How to Avoid It: Pay attention! Absentminded clicking can land you in a world of pain. Also, deal with businesses that are security minded. These businesses have their websites tested at least annually for vulnerabilities, then fix the security gaps before you get trapped in them. Intentionally clicking on illegal sites, however, will (and should) entitle you to a one-way ticket to a federal sleep-away camp for a not inconsequential period of time.
4. Authority Scams
Email, texts or phone calls alerting us to issues with our checking accounts, tax returns and credit cards tend to elicit knee-jerk instant responses (and are designed to do so). A natural tendency is to immediately provide whatever personal information is required to identify ourselves and make the problem go away.
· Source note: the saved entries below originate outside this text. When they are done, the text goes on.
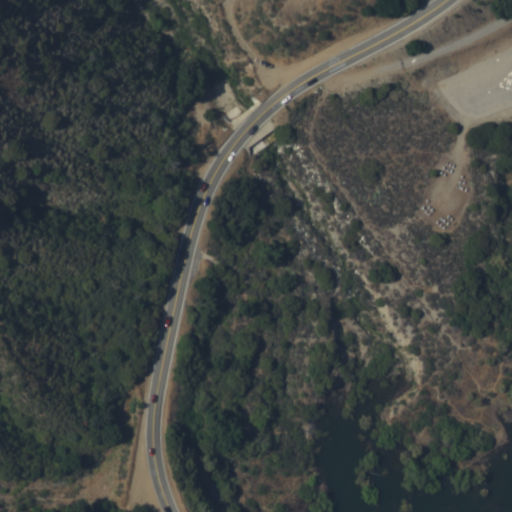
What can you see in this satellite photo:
road: (204, 199)
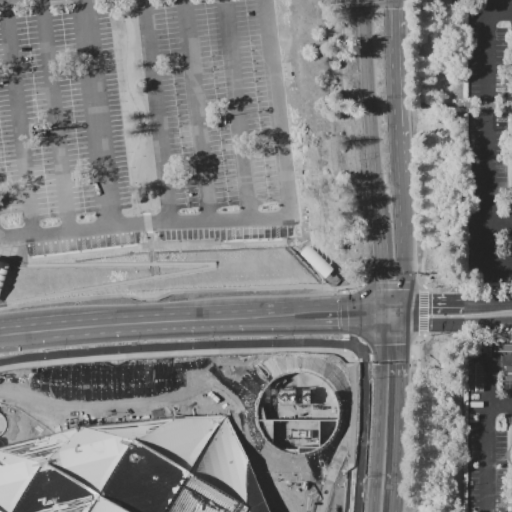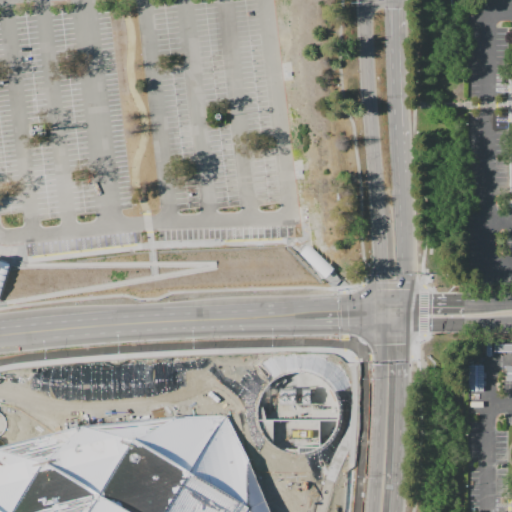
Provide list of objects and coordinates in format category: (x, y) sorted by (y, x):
building: (224, 26)
road: (390, 63)
road: (462, 103)
road: (195, 109)
road: (236, 109)
road: (155, 110)
road: (140, 111)
road: (95, 112)
road: (510, 113)
road: (54, 115)
street lamp: (217, 115)
road: (17, 116)
parking lot: (217, 118)
parking lot: (217, 118)
building: (82, 119)
parking lot: (62, 129)
parking lot: (62, 129)
building: (13, 130)
street lamp: (37, 130)
road: (487, 137)
road: (353, 141)
road: (415, 148)
road: (372, 156)
road: (284, 176)
building: (46, 202)
road: (399, 212)
road: (499, 222)
road: (146, 226)
road: (72, 229)
road: (148, 231)
road: (192, 242)
road: (150, 244)
parking lot: (490, 248)
building: (315, 259)
road: (8, 262)
road: (151, 262)
road: (200, 268)
building: (2, 270)
road: (153, 274)
traffic signals: (378, 278)
road: (392, 285)
road: (423, 285)
road: (342, 289)
road: (351, 289)
road: (180, 290)
traffic signals: (430, 300)
road: (432, 300)
road: (477, 300)
road: (502, 301)
road: (390, 307)
road: (423, 309)
road: (402, 311)
road: (343, 312)
road: (352, 313)
road: (332, 314)
traffic signals: (335, 314)
road: (262, 315)
road: (390, 318)
road: (456, 323)
road: (137, 324)
road: (18, 334)
road: (343, 336)
road: (353, 339)
road: (344, 343)
road: (176, 346)
road: (253, 348)
road: (344, 349)
road: (364, 349)
road: (389, 349)
road: (413, 349)
road: (381, 355)
road: (413, 355)
road: (352, 357)
traffic signals: (402, 364)
building: (474, 375)
road: (500, 405)
power substation: (296, 413)
road: (378, 413)
road: (400, 417)
road: (420, 420)
road: (361, 426)
road: (488, 428)
building: (140, 466)
building: (132, 467)
road: (510, 501)
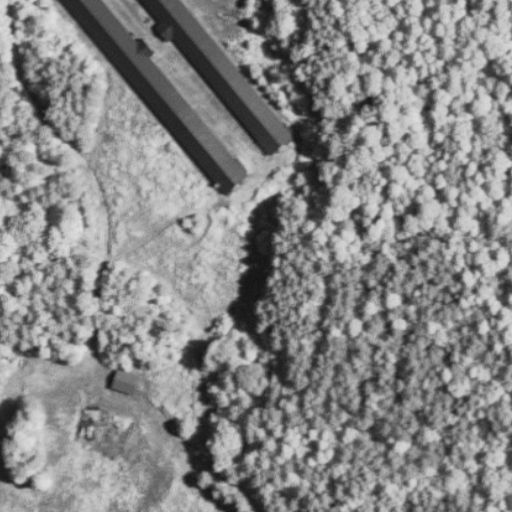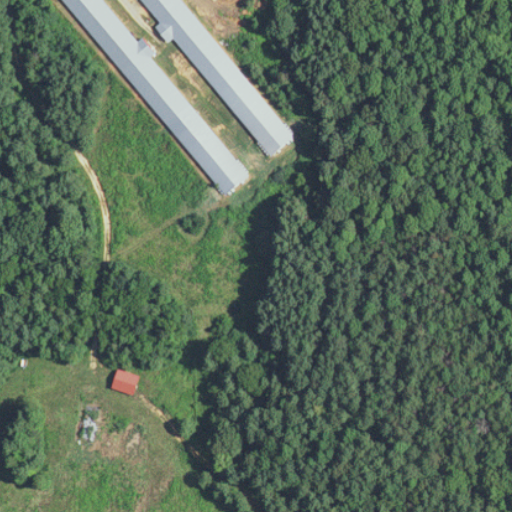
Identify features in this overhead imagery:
building: (214, 0)
building: (218, 71)
building: (163, 97)
road: (89, 168)
building: (127, 383)
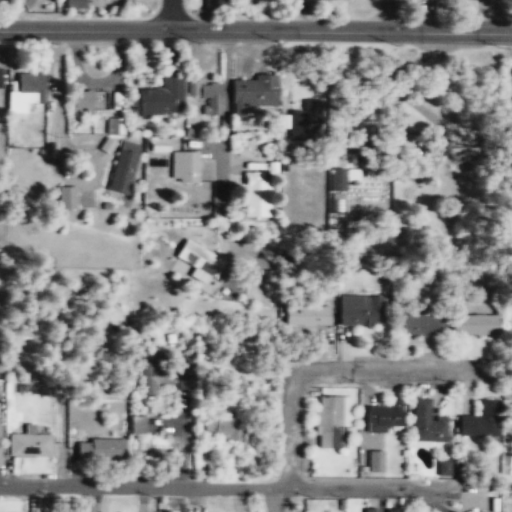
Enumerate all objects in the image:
building: (323, 0)
building: (443, 1)
building: (213, 3)
building: (215, 3)
building: (74, 4)
building: (75, 4)
road: (169, 15)
road: (389, 15)
road: (255, 32)
street lamp: (278, 41)
street lamp: (196, 42)
street lamp: (395, 43)
building: (0, 76)
building: (33, 83)
building: (192, 88)
building: (27, 91)
building: (254, 92)
building: (252, 93)
building: (160, 95)
building: (206, 95)
building: (162, 97)
building: (211, 98)
building: (80, 101)
building: (83, 101)
building: (131, 105)
road: (224, 119)
building: (305, 121)
building: (115, 125)
building: (158, 145)
building: (122, 167)
building: (124, 167)
building: (184, 167)
building: (185, 167)
building: (341, 178)
building: (336, 180)
building: (256, 195)
building: (255, 196)
building: (66, 197)
building: (67, 198)
building: (202, 262)
building: (204, 263)
building: (361, 310)
building: (361, 312)
building: (308, 315)
building: (307, 317)
building: (476, 324)
building: (423, 325)
building: (474, 325)
building: (422, 326)
road: (333, 372)
building: (164, 374)
building: (165, 378)
street lamp: (452, 382)
building: (385, 416)
building: (384, 417)
building: (332, 420)
building: (482, 420)
building: (331, 422)
building: (428, 422)
building: (480, 422)
building: (427, 424)
building: (139, 425)
building: (138, 426)
building: (225, 428)
building: (224, 430)
building: (30, 443)
building: (29, 445)
building: (103, 449)
building: (102, 450)
building: (375, 461)
building: (377, 461)
building: (444, 467)
building: (443, 468)
street lamp: (274, 476)
road: (209, 488)
street lamp: (53, 496)
street lamp: (420, 498)
road: (274, 500)
building: (370, 510)
building: (394, 510)
building: (394, 510)
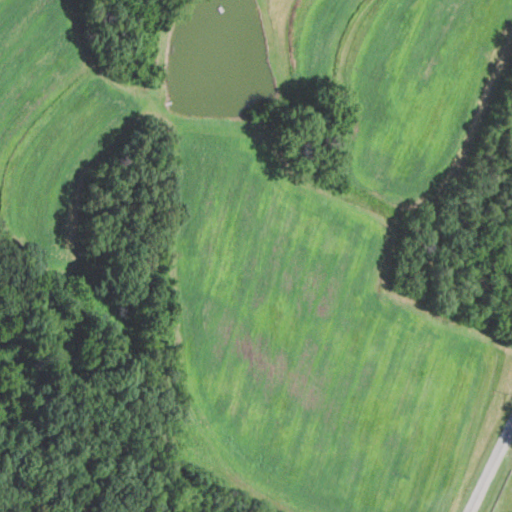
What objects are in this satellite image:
road: (491, 469)
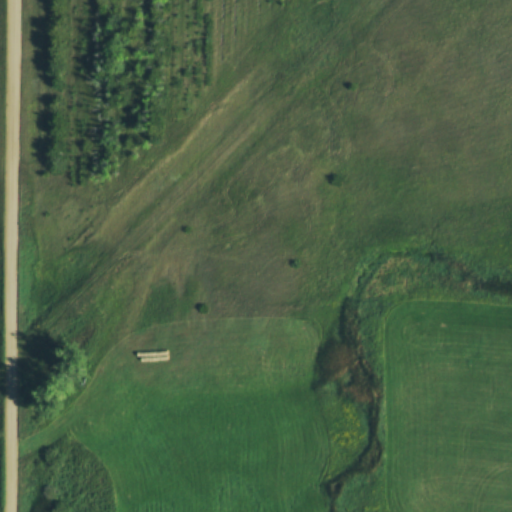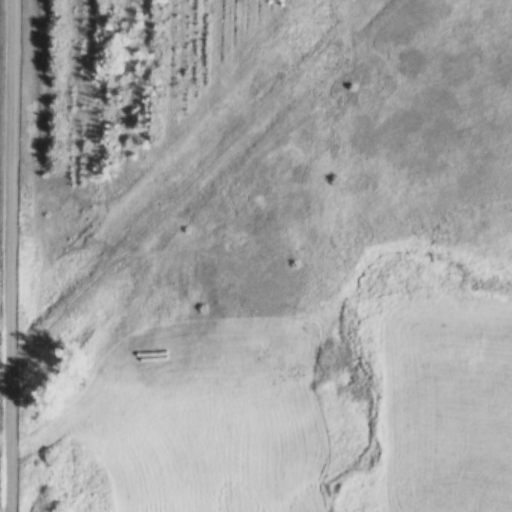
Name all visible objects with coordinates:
road: (28, 256)
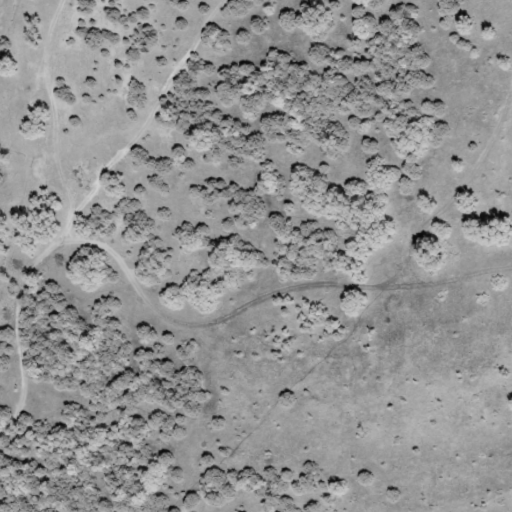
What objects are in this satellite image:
road: (84, 200)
This is not lost on scammers, which is what makes “authority scams” so appealing to those on the dark side. From May 2012 through April 2013, 102,100 Internet users globally received phishing attacks every day, twice the number of recipients the previous two years, according to a report by Kapersky Lab, an Internet security company. Of those attempts, 20% involved scammers impersonating banks. Of all fake and deceptive websites, 50% of those discovered by Kapersky attempted to impersonate banks, credit card companies and other financial services such as PayPal.
How to Avoid It: Before clicking any links, entering any username or password information or flinging any kind of precious personal information into the ether, stop, take a breath and think. No reputable financial institution, or government entity, would ever ask you to provide such data via email; nor would they cold-call potential victims of fraud and request sensitive personal data. If you receive an email alerting you to fraud and requesting that you verify by email your account username and password, it is – by definition – a scam.
5. Drug Spam
For nearly as long as there’s been email, there’s been spam. Creative criminals have used lures of all stripes to entice people into clicking on links in their emails. Email has become the “carrier” for malware. The email subject may be about a job, travel, shopping discounts, sex, news, or, the most popular, drugs. McAfee’s research team has found that about 20 percent of all spam emails sent to recipients in the U.S. referenced drugs in the subject line. It’s no wonder with the cost of healthcare in the U.S. that this is a particularly effective subject line. Delivery service notification, in which fraudsters claiming to be from UPS or FedEx say they could not deliver a package, came in a distant second.
How to Avoid It: Don’t take the bait. Why would you buy drugs from anyone who contacts you blindly over the Internet? Your health, your bank account, or both will suffer. And, if you’re expecting a package, contact the shipper directly.
These scams will continue as long as people will fall for them. It’s all about fear, carelessness, curiosity or distraction — any of which can lead to financial issues, health implications or being labeled a criminal — even a sexual predator. The convenience and access of the Internet creates vulnerabilities, opportunities and also requires personal responsibility. Before you click, weigh each against the other and do the smart thing.